> WHAT TO PRODUCE
Copy the data from its first line through the line containing "11: (265, 84)", inclusive, leaving the pictures out of your answer.

━━━━━━━━━━━━━━━━

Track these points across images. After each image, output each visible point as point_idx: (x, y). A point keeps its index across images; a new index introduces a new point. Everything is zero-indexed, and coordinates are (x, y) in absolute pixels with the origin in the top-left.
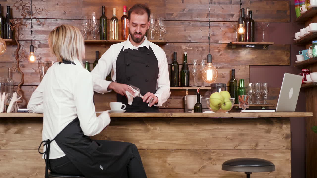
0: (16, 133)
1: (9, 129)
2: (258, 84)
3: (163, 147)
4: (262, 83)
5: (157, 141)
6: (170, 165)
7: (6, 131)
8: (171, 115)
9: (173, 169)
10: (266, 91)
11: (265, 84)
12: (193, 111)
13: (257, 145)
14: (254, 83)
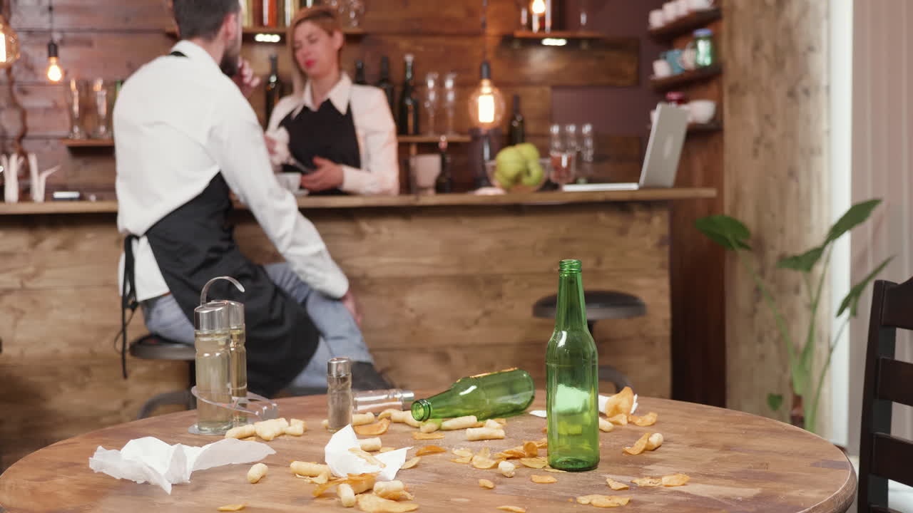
0: (59, 248)
1: (40, 240)
2: (572, 129)
3: (398, 272)
4: (579, 126)
5: (384, 260)
6: (412, 310)
7: (34, 245)
8: (417, 199)
9: (418, 320)
10: (589, 143)
11: (587, 129)
12: (431, 192)
13: (599, 262)
14: (563, 124)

━━━━━━━━━━━━━━━━

> RESPONSE AREA
Track these points across images. After each image, output each visible point as point_idx: (x, y). A point keeps its index across images; a new index introduces a new point. Everything is zero-indexed, and coordinates are (x, y) in absolute pixels with the origin in the top-left.
0: (16, 133)
1: (9, 129)
2: (258, 84)
3: (163, 147)
4: (262, 83)
5: (157, 141)
6: (170, 165)
7: (6, 131)
8: (171, 115)
9: (173, 169)
10: (266, 91)
11: (265, 84)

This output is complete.